Matthews DR., Paldánius PM., Proot P., Foley JE., Stumvoll M., Del Prato S.
AIM: To assess the long-term clinical benefits of early combination treatment with vildagliptin-metformin vs. standard-of-care, metformin monotherapy in the ongoing VERIFY study. METHODS: We randomized 2001 participants with multi-ethnic background, aged 18-70 years, having HbA1c levels 48-58 mmol/mol (6.5-7.5%) and BMI 22-40 kg/m2 . Baseline data included HbA1c , fasting plasma glucose and homeostasis model β-cell and insulin sensitivity.

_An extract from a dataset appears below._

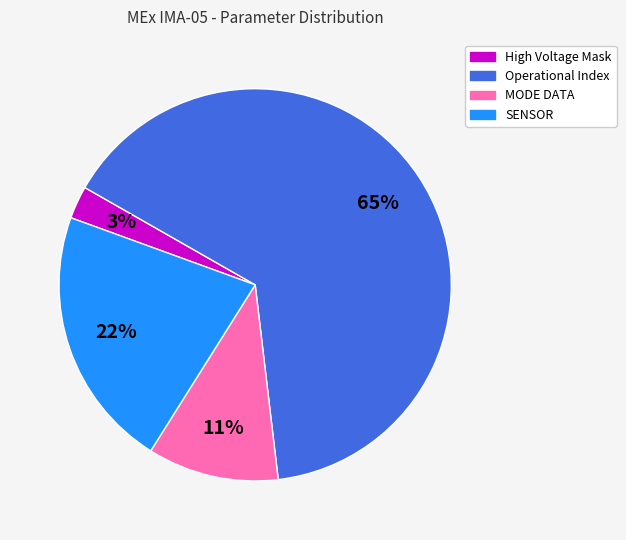

To the nearest percent, what is the difference between the SENSOR and Operational Index slice percentages?

43%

Standardized meal-tests, insulin secretion rate relative to glucose, and oral glucose insulin sensitivity were assessed in a subpopulation. RESULTS: Out of 4524 screened, data were collected from the 2001 eligible participants (53% women) across Europe (52.4%), Latin America (26.8%), Asia (17.2%), South Africa (3.1%) and Australia (0.5%). The median (interquartile range) disease duration was 3.4 (0.9, 10.2) months; mean (±SD) age 54.3±9.4 years; weight 85.5±17.5 kg and BMI 31.1±4.7 kg/m2 . Baseline HbA1c was 52±3 mmol/mol (6.9±0.3%), fasting plasma glucose 7.5±1.5 mmol/l and the median (interquartile range) of fasting insulin was 109 (75-160) mU/l. Homeostasis model β-cell and insulin sensitivity values were 84% (60, 116) and 46% (31, 68), respectively. In those undertaking meal-tests, insulin secretion rate relative to glucose was 28±12 pmol/min/m2 /mmol/l and oral glucose insulin sensitivity was 353±57 ml/min/m2 . CONCLUSIONS: Our current, multi-ethnic, newly diagnosed VERIFY population reflects a characteristic presence of early insulin resistance in participants with increased demand for insulin associated with obesity. The VERIFY study will provide unique evidence in characterizing therapeutic intervention in a diverse population with hyperglycaemia, focusing on durability of early glycaemic control.